Cleanup Aims at Pollution Choking Russia's Rivers

UNDER an ancient stone bridge, where the sun hardly ever shines through an overcast sky, the Uhanov family grows vegetables on the banks of the severely polluted Yauza River.

Victor Uhanov says the family needs these cucumbers, tomatoes, and potatoes to supplement their diet. He knows the river is polluted because he works as an electrician at a nearby textile factory that pours waste chemicals into the river every week.

``Nobody cares about the river,'' Mr. Uhanov says. Factory administrators and politicians are preoccupied with more pressing problems, Uhanov says, so ``it's impossible to do anything about'' the pollution.

But a group of local ecologists and United States environmental consultants have launched a project to clean up Russian rivers. Operation Twinkling Star will address a portion of the Pronya River, 150 miles southeast of Moscow. This is part of a wider effort by US firms both to help the environment and expand sales.

``Russia has enormous ecological problems,'' says Alan Cibuzar, a US environmental consultant who initiated the project. ``There's a tremendous market for our products there, but we're mainly doing missionary work now; profits will come later.''

Sun Microsystems has distributed computer workstations to environmental agencies in Russia, Ukraine, and Kazakhstan, says Sun's Rob Hall in Moscow. The ministries use Sun workstations for everything from interpreting satellite images of polluted sites to detecting leaks in oil pipelines. Sun has hired more than 500 residents of the Commonwealth of Independent States to work in engineering, software development, and distribution. The ``CIS is not just a market for our products,'' Mr. Hall says. ``It's a phenomenally important partner for technology development.''

Mr. Cibuzar says he agrees that Russian scientists have many good ideas on how to clean up the environment, but they need political and financial backing. Operation Twinkling Star emphasizes political organizing. The project aims to clean up factory and agricultural waste dumped in the Pronya River. The government will set up a water purification system, paid for by the polluting enterprises, says project director Eugenia Pastuchova. The Americans coached the Russians in a whole new approach, Ms. Pastuchova says. In the old days, political change came in the form of a bureaucrat with orders from Moscow, she says. This effort is organizing people at the grass roots.
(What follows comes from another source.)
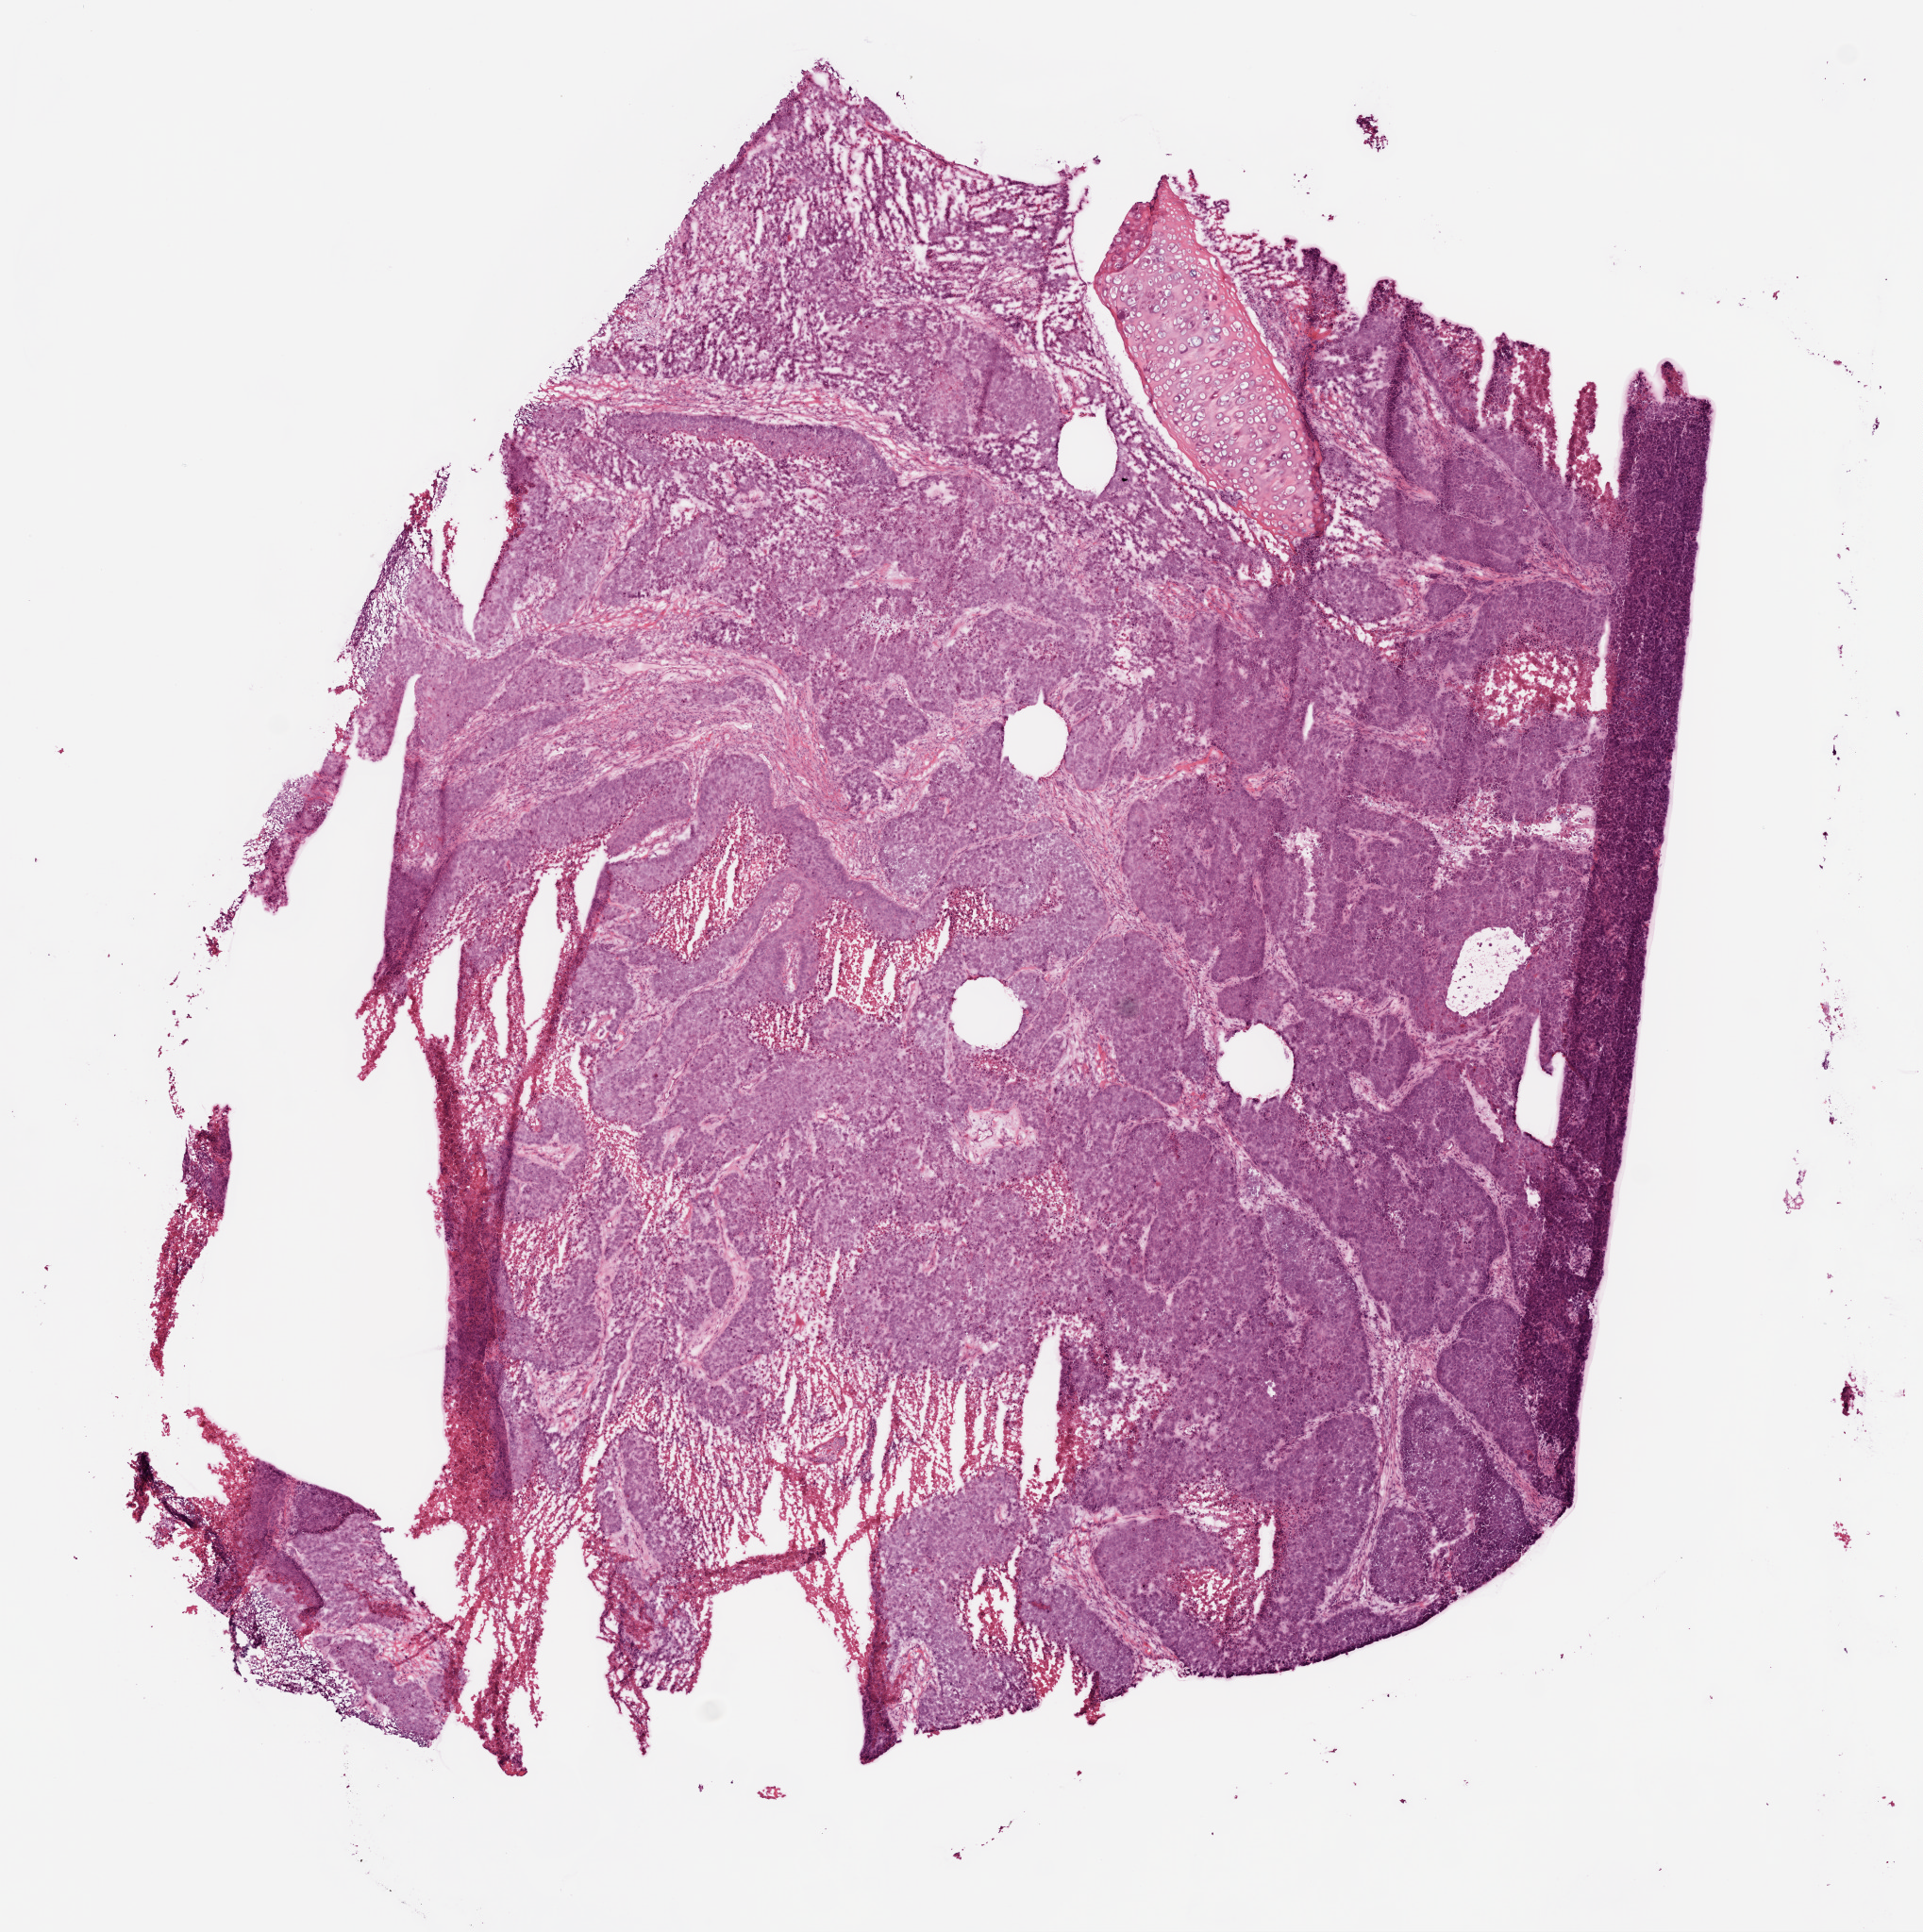
Digitized H&E-stained tissue section (whole slide), whole scanned area (about 8.2 x 8.3 mm) shown as a low-resolution overview. Frozen section from the top of the tissue portion. Lung, primary tumour sample. Patient: male, age at initial diagnosis 66 years. Composition of this section per pathologist review: tumour cells 80%, tumour nuclei 80%, normal cells 0%, stromal cells 10%, necrosis 10%.
AJCC pathologic stage: IIIA (7th edition). Diagnosis: Squamous cell carcinoma, NOS (overlapping lesion of lung).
Local residents have formed an environmental group to keep up the political pressure. ``Teachers will design lesson plans about the river cleanup,'' Pastuchova says. ``Newspapers will run regular supplements on its progress.''

If the project succeeds, US backers plan to use it as a model for other rivers. Environmental Systems Research Institute (ESRI), a Redlands, Calif., software company, contributed a $24,000 software program that will help monitor river pollution. US companies in Russia are giving away products, in part, to establish familiarity and gain market share. ``We've donated a lot of software to universities and research institutes,'' says Kevin Daugherty, ESRI's Russia marketing director.

US firms also must handle the vagaries of Russian politics. Some Russian backers of the project, for example, were members of the now-dissolved Parliament. US project organizers feared the project could be scuttled if Yeltsin forces perceived it as a Parliament-sponsored effort. With the immediate crisis over, the project is on track, Cibuzar says.